[SOLVED] Flash Write/Erase mechanisms behaviors, Cube examples reliability

Félix TREFOU · ‎2020-11-23

Hi,

We are currently working on an usb composite library but some old FLASH ghosts reappeared.

When sending data through a cdc flash started to fail some erase/program.

We decided to upgrade our Wireless stack to latest (1.10.0) from our current 1.6.0 (FUS 1.0.2).

From there, we discovered that AN5289 got some big updates for clocks and FLASH sharing (good news!).

Now, 3 big questions/remarks subsist:

Two questions concerning our code:

1) The first device we updated (FUS 1.0.2-> 1.1.0; WS 1.6 -> 1.10) never get CPU2 notification for WS ready and all flash operations fails. Is it a brick or a defaulted CPU2?

2) On some flash operations, FLASH_SR register is not all 0 and FLASH_CR_LOCK bit is set to 1 without doing anything. Trying to write 1 again result in hardfaulting our device (so our actual patch is only call HAL_Lock when FLASH_CR_LOCK is 0).

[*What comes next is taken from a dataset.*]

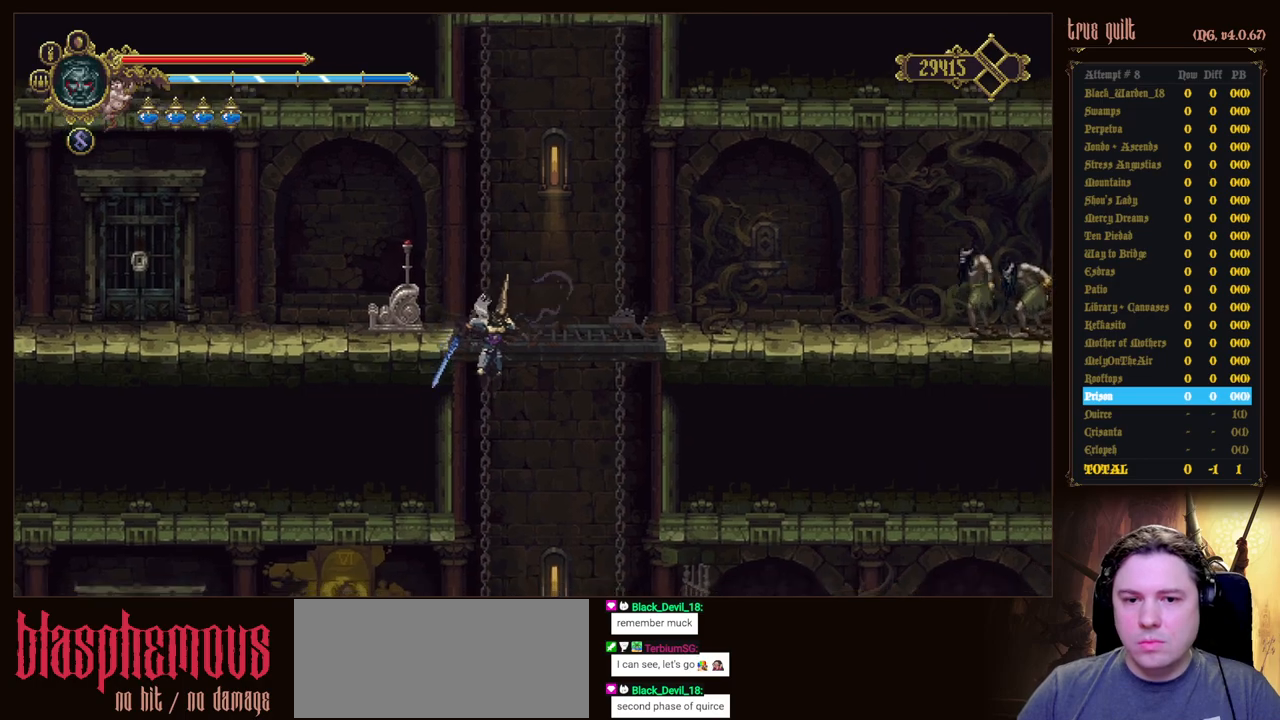
{"keys": ["left"], "events": [[133, "left", "down"]]}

Two other concerning BLE_RfWithFlash/flash_driver.c

3) When single_flash_operation_status fail, some action don't respect AN5289 p36 Figure 10:

if(single_flash_operation_status != SINGLE_FLASH_OPERATION_DONE)
  {
    return_value = NbrOfSectors - loop_flash + 1;
  }
  else
  {
    /**
     *  Notify the CPU2 there will be no request anymore to erase the flash
     *  On reception of this command, the CPU2 disables the BLE timing protection versus flash erase processing
     */
    SHCI_C2_FLASH_EraseActivity(ERASE_ACTIVITY_OFF);
 
    HAL_FLASH_Lock();
 
    /**
     *  Release the ownership of the Flash IP
     */
    LL_HSEM_ReleaseLock(HSEM, CFG_HW_FLASH_SEMID, 0);
 
    return_value = 0;
  }

There, Flash will not be re-locked (but this make sense regarding question 2) ). More strange, Erase activity off and semaphore 2 will not be released!

4) DeadLock:

UTILS_ENTER_CRITICAL_SECTION();
 
    /**
     *  Depending on the application implementation, in case a multitasking is possible with an OS,
     *  it should be checked here if another task in the application disallowed flash processing to protect
     *  some latency in critical code execution
     *  When flash processing is ongoing, the CPU cannot access the flash anymore.
     *  Trying to access the flash during that time stalls the CPU.
     *  The only way for CPU1 to disallow flash processing is to take CFG_HW_BLOCK_FLASH_REQ_BY_CPU1_SEMID.
     */
    cpu1_sem_status = (SemStatus_t)LL_HSEM_GetStatus(HSEM, CFG_HW_BLOCK_FLASH_REQ_BY_CPU1_SEMID);
    if(cpu1_sem_status == SEM_LOCK_SUCCESSFUL)
    {
      /**
       *  Check now if the CPU2 disallows flash processing to protect its timing.
       *  If the semaphore is locked, the CPU2 does not allow flash processing
       *
       *  Note: By default, the CPU2 uses the PESD mechanism to protect its timing,
       *  therefore, it is useless to get/release the semaphore.
       *
       *  However, keeping that code make it compatible with the two mechanisms.
       *  The protection by semaphore is enabled on CPU2 side with the command SHCI_C2_SetFlashActivityControl()
       *
       */
      cpu2_sem_status = (SemStatus_t)LL_HSEM_1StepLock(HSEM, CFG_HW_BLOCK_FLASH_REQ_BY_CPU2_SEMID);
      if(cpu2_sem_status == SEM_LOCK_SUCCESSFUL)
      {
        /**
         * When CFG_HW_BLOCK_FLASH_REQ_BY_CPU2_SEMID is taken, it is allowed to only erase one sector or
         * write one single 64bits data
         * When either several sectors need to be erased or several 64bits data need to be written,
         * the application shall first exit from the critical section and try again.
         */
        if(FlashOperationType == FLASH_ERASE)
        {
          HAL_FLASHEx_Erase(&p_erase_init, &page_error);
        }
        else
        {
          HAL_FLASH_Program(FLASH_TYPEPROGRAM_DOUBLEWORD, SectorNumberOrDestAddress, Data);
        }
        /**
         *  Release the semaphore to give the opportunity to CPU2 to protect its timing versus the next flash operation
         *  by taking this semaphore.
         *  Note that the CPU2 is polling on this semaphore so CPU1 shall release it as fast as possible.
         *  This is why this code is protected by a critical section.
         */
        LL_HSEM_ReleaseLock(HSEM, CFG_HW_BLOCK_FLASH_REQ_BY_CPU2_SEMID, 0);
      }
    }
 
    UTILS_EXIT_CRITICAL_SECTION();

Here, critical section is defined as follow:

#define UTILS_ENTER_CRITICAL_SECTION( )   uint32_t primask_bit = __get_PRIMASK( );\
                                          __disable_irq( )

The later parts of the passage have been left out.